## To do
Begin with the line that contains "tickseconds: dw 0" and transcribe each line after it, up to and including the last line of the listing below.

** Opening Supplied entries block **

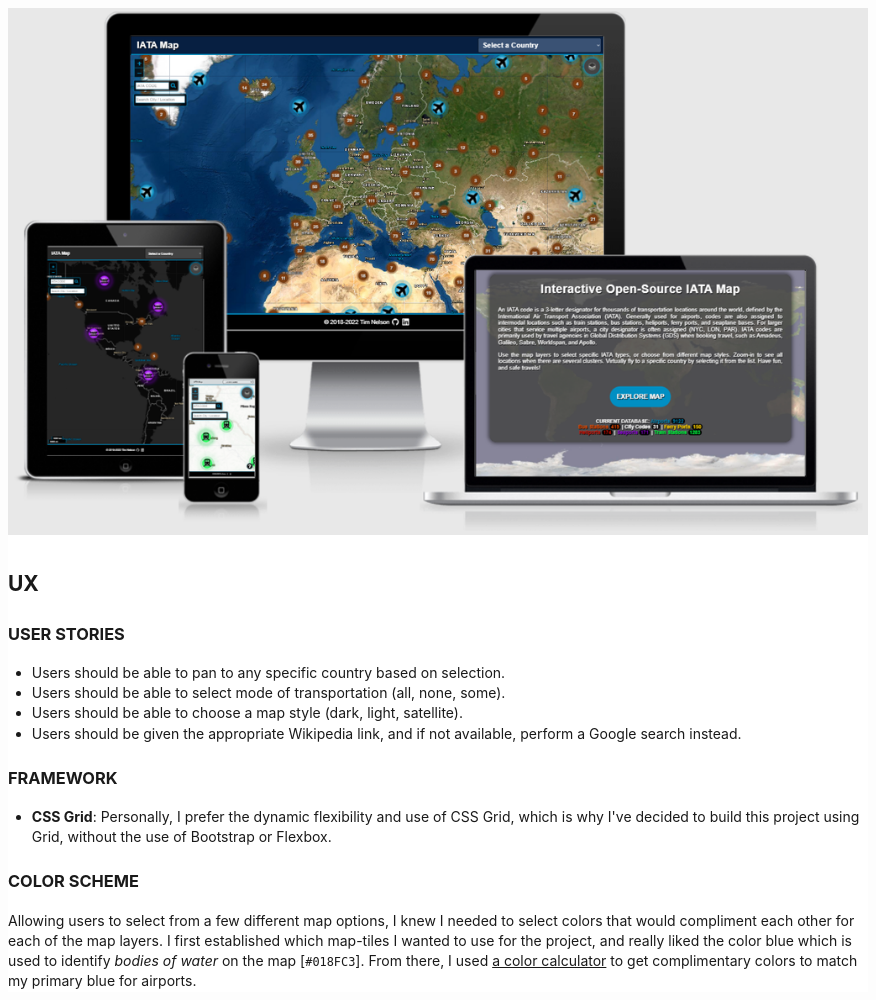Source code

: ![amiresponsive mockup](documentation/testing/mockup.png)

## UX

### USER STORIES

- Users should be able to pan to any specific country based on selection.
- Users should be able to select mode of transportation (all, none, some).
- Users should be able to choose a map style (dark, light, satellite).
- Users should be given the appropriate Wikipedia link, and if not available, perform a Google search instead.

### FRAMEWORK

- **CSS Grid**: Personally, I prefer the dynamic flexibility and use of CSS Grid, which is why I've decided to build this project using Grid, without the use of Bootstrap or Flexbox.

### COLOR SCHEME

Allowing users to select from a few different map options, I knew I needed to select colors that would compliment each other for each of the map layers. I first established which map-tiles I wanted to use for the project, and really liked the color blue which is used to identify *bodies of water* on the map [`#018FC3`]. From there, I used [a color calculator](https://www.sessions.edu/color-calculator/) to get complimentary colors to match my primary blue for airports.
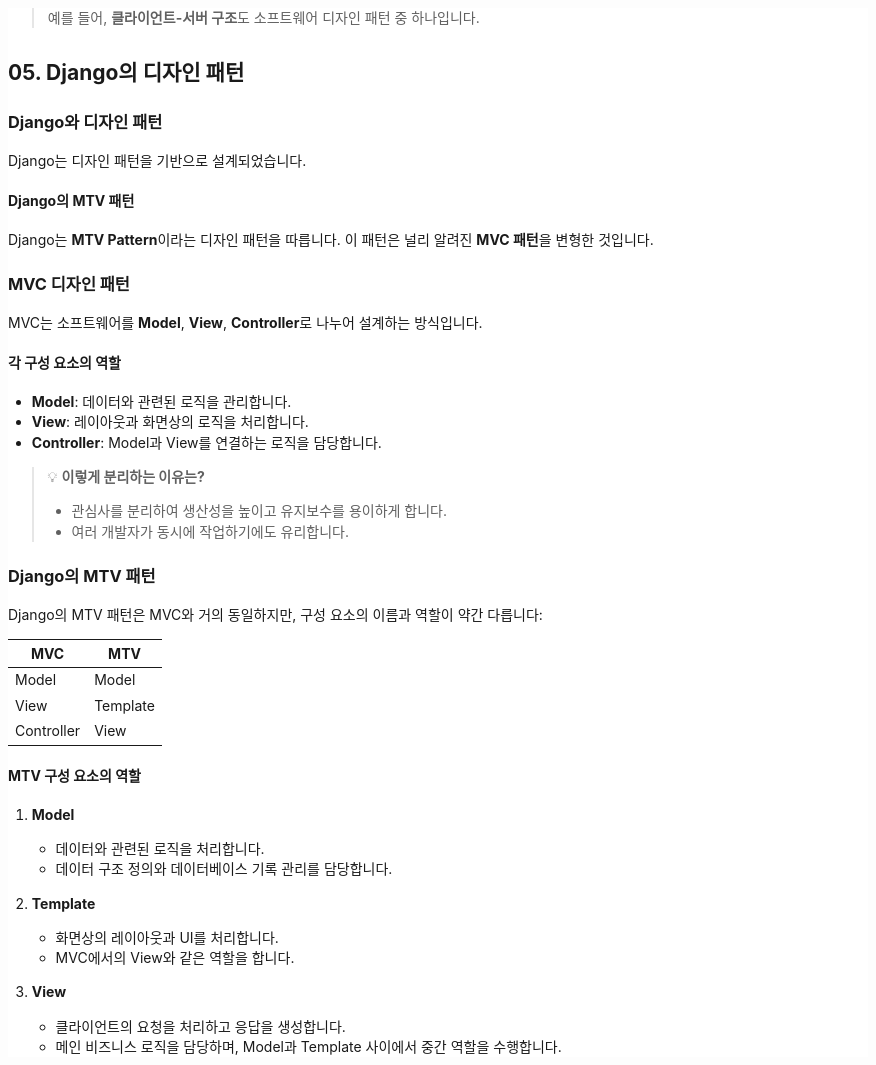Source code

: > 예를 들어, **클라이언트-서버 구조**도 소프트웨어 디자인 패턴 중 하나입니다.


## 05. Django의 디자인 패턴

### **Django와 디자인 패턴**

Django는 디자인 패턴을 기반으로 설계되었습니다.

#### **Django의 MTV 패턴**

Django는 **MTV Pattern**이라는 디자인 패턴을 따릅니다. 이 패턴은 널리 알려진 **MVC 패턴**을 변형한 것입니다.


### **MVC 디자인 패턴**

MVC는 소프트웨어를 **Model**, **View**, **Controller**로 나누어 설계하는 방식입니다.

#### **각 구성 요소의 역할**

- **Model**: 데이터와 관련된 로직을 관리합니다.
- **View**: 레이아웃과 화면상의 로직을 처리합니다.
- **Controller**: Model과 View를 연결하는 로직을 담당합니다.

> 💡 **이렇게 분리하는 이유는?**
>
> - 관심사를 분리하여 생산성을 높이고 유지보수를 용이하게 합니다.
> - 여러 개발자가 동시에 작업하기에도 유리합니다.


### **Django의 MTV 패턴**

Django의 MTV 패턴은 MVC와 거의 동일하지만, 구성 요소의 이름과 역할이 약간 다릅니다:

| MVC  | MTV          |
|------|--------------|
| Model| Model        |
| View | Template     |
| Controller | View |

#### **MTV 구성 요소의 역할**

1. **Model**
   - 데이터와 관련된 로직을 처리합니다.
   - 데이터 구조 정의와 데이터베이스 기록 관리를 담당합니다.

2. **Template**
   - 화면상의 레이아웃과 UI를 처리합니다.
   - MVC에서의 View와 같은 역할을 합니다.

3. **View**
   - 클라이언트의 요청을 처리하고 응답을 생성합니다.
   - 메인 비즈니스 로직을 담당하며, Model과 Template 사이에서 중간 역할을 수행합니다.
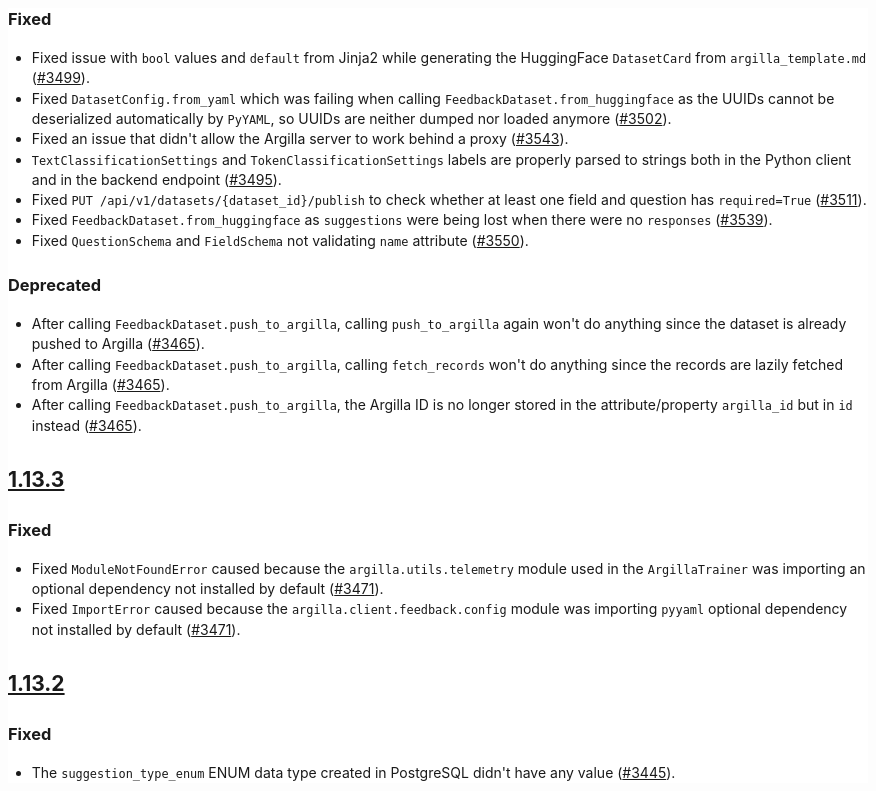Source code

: ### Fixed

- Fixed issue with `bool` values and `default` from Jinja2 while generating the HuggingFace `DatasetCard` from `argilla_template.md` ([#3499](https://github.com/argilla-io/argilla/pull/3499)).
- Fixed `DatasetConfig.from_yaml` which was failing when calling `FeedbackDataset.from_huggingface` as the UUIDs cannot be deserialized automatically by `PyYAML`, so UUIDs are neither dumped nor loaded anymore ([#3502](https://github.com/argilla-io/argilla/pull/3502)).
- Fixed an issue that didn't allow the Argilla server to work behind a proxy ([#3543](https://github.com/argilla-io/argilla/pull/3543)).
- `TextClassificationSettings` and `TokenClassificationSettings` labels are properly parsed to strings both in the Python client and in the backend endpoint ([#3495](https://github.com/argilla-io/argilla/issues/3495)).
- Fixed `PUT /api/v1/datasets/{dataset_id}/publish` to check whether at least one field and question has `required=True` ([#3511](https://github.com/argilla-io/argilla/pull/3511)).
- Fixed `FeedbackDataset.from_huggingface` as `suggestions` were being lost when there were no `responses` ([#3539](https://github.com/argilla-io/argilla/pull/3539)).
- Fixed `QuestionSchema` and `FieldSchema` not validating `name` attribute ([#3550](https://github.com/argilla-io/argilla/pull/3550)).

### Deprecated

- After calling `FeedbackDataset.push_to_argilla`, calling `push_to_argilla` again won't do anything since the dataset is already pushed to Argilla ([#3465](https://github.com/argilla-io/argilla/pull/3465)).
- After calling `FeedbackDataset.push_to_argilla`, calling `fetch_records` won't do anything since the records are lazily fetched from Argilla ([#3465](https://github.com/argilla-io/argilla/pull/3465)).
- After calling `FeedbackDataset.push_to_argilla`, the Argilla ID is no longer stored in the attribute/property `argilla_id` but in `id` instead ([#3465](https://github.com/argilla-io/argilla/pull/3465)).

## [1.13.3](https://github.com/argilla-io/argilla/compare/v1.13.2...v1.13.3)

### Fixed

- Fixed `ModuleNotFoundError` caused because the `argilla.utils.telemetry` module used in the `ArgillaTrainer` was importing an optional dependency not installed by default ([#3471](https://github.com/argilla-io/argilla/pull/3471)).
- Fixed `ImportError` caused because the `argilla.client.feedback.config` module was importing `pyyaml` optional dependency not installed by default ([#3471](https://github.com/argilla-io/argilla/pull/3471)).

## [1.13.2](https://github.com/argilla-io/argilla/compare/v1.13.1...v1.13.2)

### Fixed

- The `suggestion_type_enum` ENUM data type created in PostgreSQL didn't have any value ([#3445](https://github.com/argilla-io/argilla/pull/3445)).
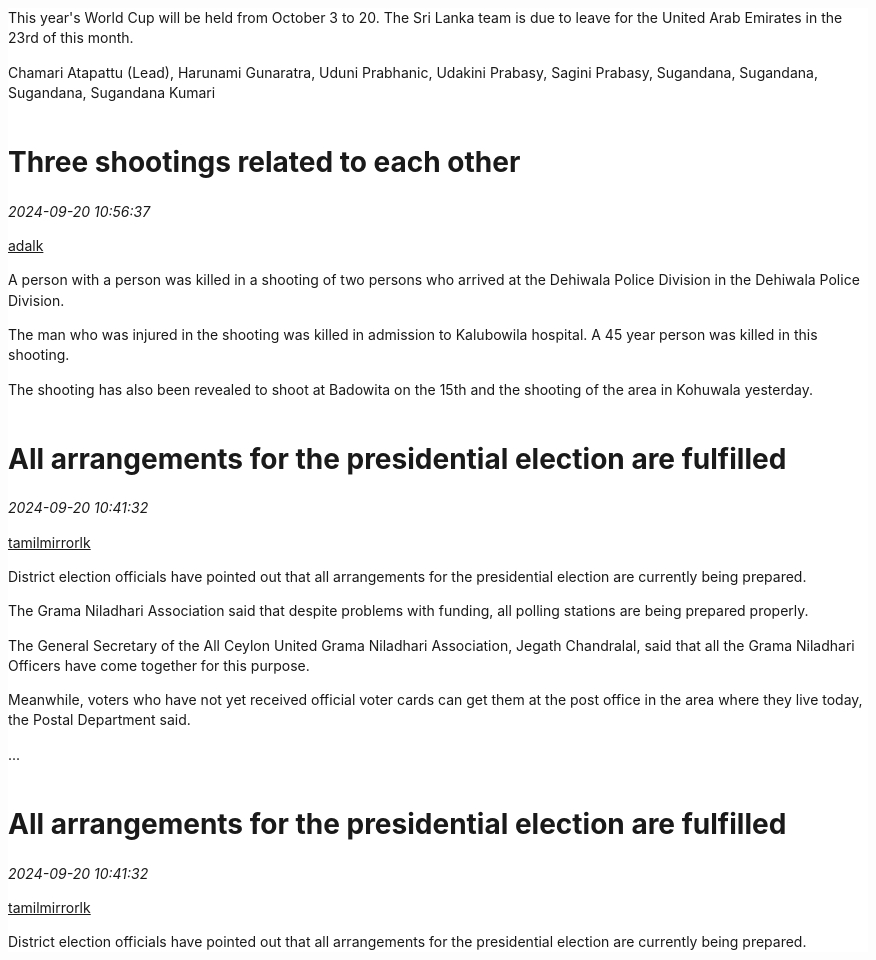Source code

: This year's World Cup will be held from October 3 to 20. The Sri Lanka team is due to leave for the United Arab Emirates in the 23rd of this month.

Chamari Atapattu (Lead), Harunami Gunaratra, Uduni Prabhanic, Udakini Prabasy, Sagini Prabasy, Sugandana, Sugandana, Sugandana, Sugandana Kumari



# Three shootings related to each other

*2024-09-20 10:56:37*

[adalk](https://www.ada.lk/breaking_news/එකිනෙකට-සම්බන්ධ-වෙඩි-තැබීම්-තුනක්/11-412044)

A person with a person was killed in a shooting of two persons who arrived at the Dehiwala Police Division in the Dehiwala Police Division.

The man who was injured in the shooting was killed in admission to Kalubowila hospital. A 45 year person was killed in this shooting.

The shooting has also been revealed to shoot at Badowita on the 15th and the shooting of the area in Kohuwala yesterday.



# All arrangements for the presidential election are fulfilled

*2024-09-20 10:41:32*

[tamilmirrorlk](https://www.tamilmirror.lk/செய்திகள்/ஜனாதிபதி-தேர்தலுக்கான-சகல-ஏற்பாடுகளும்-பூர்த்தி/175-344050)

District election officials have pointed out that all arrangements for the presidential election are currently being prepared.

The Grama Niladhari Association said that despite problems with funding, all polling stations are being prepared properly.

The General Secretary of the All Ceylon United Grama Niladhari Association, Jegath Chandralal, said that all the Grama Niladhari Officers have come together for this purpose.

Meanwhile, voters who have not yet received official voter cards can get them at the post office in the area where they live today, the Postal Department said.

...



# All arrangements for the presidential election are fulfilled

*2024-09-20 10:41:32*

[tamilmirrorlk](https://www.tamilmirror.lk/பிரசித்த-செய்தி/ஜனாதிபதி-தேர்தலுக்கான-சகல-ஏற்பாடுகளும்-பூர்த்தி/150-344050)

District election officials have pointed out that all arrangements for the presidential election are currently being prepared.
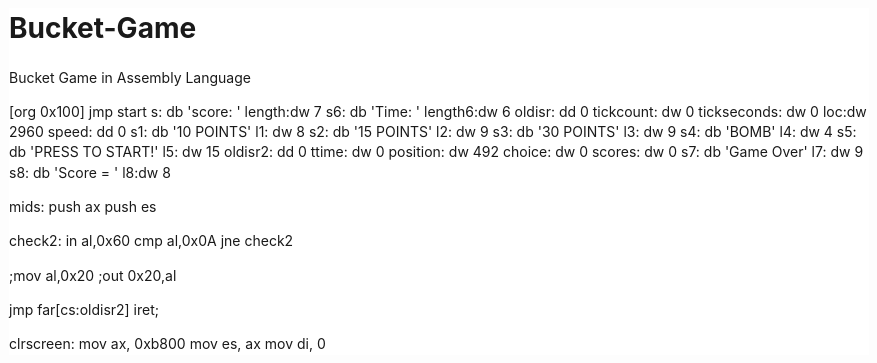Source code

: # Bucket-Game
Bucket Game in Assembly Language

[org 0x100]
jmp start
s: db 'score: '
length:dw 7
s6: db 'Time: '
length6:dw 6
oldisr: dd 0
tickcount: dw 0 
tickseconds: dw 0
loc:dw 2960
speed: dd 0
s1: db '10 POINTS'
l1: dw 8
s2: db '15 POINTS'
l2: dw 9
s3: db '30 POINTS'
l3: dw 9
s4: db 'BOMB'
l4: dw 4
s5: db 'PRESS TO START!'
l5: dw 15
oldisr2: dd 0
ttime: dw 0
position: dw 492
choice: dw 0
scores: dw 0
s7: db 'Game Over'
l7: dw 9
s8: db 'Score = '
l8:dw 8

mids:
push ax
push es

check2:
in al,0x60
cmp al,0x0A
jne check2

;mov al,0x20
;out 0x20,al

jmp far[cs:oldisr2]
iret;

clrscreen:
mov ax, 0xb800
mov es, ax
mov di, 0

** Closing Supplied entries block **

## Solution for this task
tickseconds: dw 0
loc:dw 2960
speed: dd 0
s1: db '10 POINTS'
l1: dw 8
s2: db '15 POINTS'
l2: dw 9
s3: db '30 POINTS'
l3: dw 9
s4: db 'BOMB'
l4: dw 4
s5: db 'PRESS TO START!'
l5: dw 15
oldisr2: dd 0
ttime: dw 0
position: dw 492
choice: dw 0
scores: dw 0
s7: db 'Game Over'
l7: dw 9
s8: db 'Score = '
l8:dw 8

mids:
push ax
push es

check2:
in al,0x60
cmp al,0x0A
jne check2

;mov al,0x20
;out 0x20,al

jmp far[cs:oldisr2]
iret;

clrscreen:
mov ax, 0xb800
mov es, ax
mov di, 0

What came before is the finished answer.